Burthay, a nurse who has spent 33 years with Ascension, mainly in Indiana, said Ascension's goal in Michigan and nationally is to move home health and hospice, along with a few sites that had infusion services, into a separate company, which would allow greater innovation and care coordination.
In 2013, Reverence generated $62 million in revenue, employed 590 workers and cared for 2,000 patients each day with 235,000 annual visits, said Patricia Maryland, the former CEO of Ascension's St. John Providence Health System in a 2012 interview. Maryland now is CEO of Ascension's health care division.

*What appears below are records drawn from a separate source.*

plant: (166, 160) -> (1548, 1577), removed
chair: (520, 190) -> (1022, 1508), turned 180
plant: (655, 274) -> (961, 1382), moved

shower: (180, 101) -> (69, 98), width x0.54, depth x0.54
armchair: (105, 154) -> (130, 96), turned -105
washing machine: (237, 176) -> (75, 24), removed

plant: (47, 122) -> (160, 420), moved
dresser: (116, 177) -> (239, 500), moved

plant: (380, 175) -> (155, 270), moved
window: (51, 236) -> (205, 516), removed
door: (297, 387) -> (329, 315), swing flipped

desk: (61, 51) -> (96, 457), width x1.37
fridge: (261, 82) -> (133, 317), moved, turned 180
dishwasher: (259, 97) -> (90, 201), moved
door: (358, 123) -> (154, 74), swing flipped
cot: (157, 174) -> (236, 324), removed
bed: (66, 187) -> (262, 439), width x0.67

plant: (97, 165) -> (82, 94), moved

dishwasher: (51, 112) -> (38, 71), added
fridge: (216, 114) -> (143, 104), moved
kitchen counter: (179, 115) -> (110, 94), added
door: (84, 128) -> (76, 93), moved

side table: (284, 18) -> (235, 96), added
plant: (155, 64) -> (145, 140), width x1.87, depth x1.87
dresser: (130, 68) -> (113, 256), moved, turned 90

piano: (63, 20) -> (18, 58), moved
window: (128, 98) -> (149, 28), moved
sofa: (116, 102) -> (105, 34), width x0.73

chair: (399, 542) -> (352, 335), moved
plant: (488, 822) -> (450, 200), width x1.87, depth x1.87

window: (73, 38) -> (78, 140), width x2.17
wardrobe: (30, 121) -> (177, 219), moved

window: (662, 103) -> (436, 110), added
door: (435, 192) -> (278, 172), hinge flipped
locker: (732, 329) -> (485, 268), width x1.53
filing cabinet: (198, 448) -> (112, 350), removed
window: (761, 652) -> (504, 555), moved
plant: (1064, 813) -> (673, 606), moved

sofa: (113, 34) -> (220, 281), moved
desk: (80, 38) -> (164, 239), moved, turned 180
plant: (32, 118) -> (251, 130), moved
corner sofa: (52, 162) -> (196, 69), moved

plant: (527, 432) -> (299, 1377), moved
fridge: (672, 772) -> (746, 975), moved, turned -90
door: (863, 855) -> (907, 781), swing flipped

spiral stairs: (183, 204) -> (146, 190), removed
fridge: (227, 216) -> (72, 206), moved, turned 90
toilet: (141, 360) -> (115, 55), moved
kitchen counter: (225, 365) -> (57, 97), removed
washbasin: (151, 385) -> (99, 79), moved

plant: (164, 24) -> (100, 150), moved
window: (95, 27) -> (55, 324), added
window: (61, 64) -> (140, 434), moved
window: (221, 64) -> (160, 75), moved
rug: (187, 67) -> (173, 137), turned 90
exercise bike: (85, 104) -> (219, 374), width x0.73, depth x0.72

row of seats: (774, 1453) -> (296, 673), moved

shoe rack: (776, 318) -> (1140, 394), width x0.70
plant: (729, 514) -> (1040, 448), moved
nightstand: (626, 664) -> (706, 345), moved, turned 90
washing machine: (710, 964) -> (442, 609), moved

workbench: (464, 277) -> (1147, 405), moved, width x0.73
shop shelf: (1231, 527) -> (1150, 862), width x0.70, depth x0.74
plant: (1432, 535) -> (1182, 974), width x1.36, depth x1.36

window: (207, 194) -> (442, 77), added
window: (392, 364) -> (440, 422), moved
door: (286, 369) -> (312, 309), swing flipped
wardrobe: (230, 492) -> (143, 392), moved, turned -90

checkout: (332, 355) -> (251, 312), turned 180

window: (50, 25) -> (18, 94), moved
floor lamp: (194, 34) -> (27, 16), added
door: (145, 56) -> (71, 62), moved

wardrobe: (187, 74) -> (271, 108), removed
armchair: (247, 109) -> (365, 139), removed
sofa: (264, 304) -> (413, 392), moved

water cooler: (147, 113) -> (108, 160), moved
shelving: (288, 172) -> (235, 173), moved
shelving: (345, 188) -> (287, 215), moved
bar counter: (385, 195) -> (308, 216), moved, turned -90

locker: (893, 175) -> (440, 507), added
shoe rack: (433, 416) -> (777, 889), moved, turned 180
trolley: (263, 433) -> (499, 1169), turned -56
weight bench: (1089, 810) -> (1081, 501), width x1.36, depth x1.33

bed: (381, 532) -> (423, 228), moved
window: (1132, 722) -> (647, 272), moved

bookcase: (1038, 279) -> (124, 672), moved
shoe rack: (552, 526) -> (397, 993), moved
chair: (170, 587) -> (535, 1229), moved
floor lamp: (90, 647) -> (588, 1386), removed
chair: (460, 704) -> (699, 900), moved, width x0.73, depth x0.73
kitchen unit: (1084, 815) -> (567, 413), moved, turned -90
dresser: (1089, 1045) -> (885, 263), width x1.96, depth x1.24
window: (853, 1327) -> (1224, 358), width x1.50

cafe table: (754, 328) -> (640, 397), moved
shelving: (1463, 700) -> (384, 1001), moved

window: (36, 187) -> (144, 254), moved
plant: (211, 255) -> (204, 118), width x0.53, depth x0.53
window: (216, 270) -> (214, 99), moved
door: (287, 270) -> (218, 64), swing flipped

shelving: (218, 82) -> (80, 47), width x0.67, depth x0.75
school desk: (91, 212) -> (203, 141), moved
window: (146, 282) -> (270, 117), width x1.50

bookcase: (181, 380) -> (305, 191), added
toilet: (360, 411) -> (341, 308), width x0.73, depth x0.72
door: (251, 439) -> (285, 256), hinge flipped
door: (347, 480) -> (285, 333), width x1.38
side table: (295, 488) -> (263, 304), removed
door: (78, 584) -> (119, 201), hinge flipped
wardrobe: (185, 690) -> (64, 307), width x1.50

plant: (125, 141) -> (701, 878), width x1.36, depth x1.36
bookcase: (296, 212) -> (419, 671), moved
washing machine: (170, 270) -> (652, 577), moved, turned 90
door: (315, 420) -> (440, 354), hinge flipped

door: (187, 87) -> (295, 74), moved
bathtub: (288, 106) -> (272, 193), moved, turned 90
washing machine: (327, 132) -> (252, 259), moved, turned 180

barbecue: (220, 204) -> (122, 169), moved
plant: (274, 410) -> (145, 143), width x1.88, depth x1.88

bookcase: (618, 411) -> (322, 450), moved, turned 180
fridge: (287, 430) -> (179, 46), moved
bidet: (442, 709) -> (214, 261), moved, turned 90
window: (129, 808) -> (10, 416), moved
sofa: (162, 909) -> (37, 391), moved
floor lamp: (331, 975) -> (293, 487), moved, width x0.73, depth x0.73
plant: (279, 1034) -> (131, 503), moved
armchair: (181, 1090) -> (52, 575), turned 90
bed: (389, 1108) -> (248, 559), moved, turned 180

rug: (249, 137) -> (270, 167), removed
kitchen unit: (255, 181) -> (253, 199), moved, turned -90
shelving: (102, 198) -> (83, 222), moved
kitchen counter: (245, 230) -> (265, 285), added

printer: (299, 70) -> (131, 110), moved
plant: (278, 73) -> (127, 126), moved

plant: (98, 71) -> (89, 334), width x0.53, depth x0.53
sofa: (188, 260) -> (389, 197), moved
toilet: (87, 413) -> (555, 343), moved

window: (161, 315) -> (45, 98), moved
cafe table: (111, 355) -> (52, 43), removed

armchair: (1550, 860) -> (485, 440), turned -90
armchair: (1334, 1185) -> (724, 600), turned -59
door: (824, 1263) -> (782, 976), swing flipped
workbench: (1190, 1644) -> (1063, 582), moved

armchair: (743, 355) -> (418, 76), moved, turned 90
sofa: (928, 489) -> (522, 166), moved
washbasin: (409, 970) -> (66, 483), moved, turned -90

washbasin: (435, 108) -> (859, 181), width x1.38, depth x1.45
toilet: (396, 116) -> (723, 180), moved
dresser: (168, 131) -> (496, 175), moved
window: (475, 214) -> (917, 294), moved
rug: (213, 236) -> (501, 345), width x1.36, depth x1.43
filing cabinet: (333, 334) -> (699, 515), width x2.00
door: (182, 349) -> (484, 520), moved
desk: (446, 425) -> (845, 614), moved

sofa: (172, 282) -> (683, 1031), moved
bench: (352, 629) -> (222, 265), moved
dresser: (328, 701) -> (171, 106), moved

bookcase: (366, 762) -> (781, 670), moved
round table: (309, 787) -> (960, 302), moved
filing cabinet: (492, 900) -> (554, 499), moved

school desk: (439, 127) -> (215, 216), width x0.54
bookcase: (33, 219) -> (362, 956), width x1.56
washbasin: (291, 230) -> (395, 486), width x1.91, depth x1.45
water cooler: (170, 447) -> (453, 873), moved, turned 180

By 2017, Maryland said Reverence was projected to double its statewide market share to 12 percent from the current 6 percent, increase annual revenue to about $80 million and employ more than 800 workers.
During the first quarter of 2018, the consolidated Ascension at Home increased home health and hospice volume 4 percent as compared with the same period in 2017, Burthay said. "We are on pace to provide over 1 million home health visits in 2018 in seven states," she said. "We serve nearly 1,000 hospice patients each day and employ over 2,300 associates in our home care programs."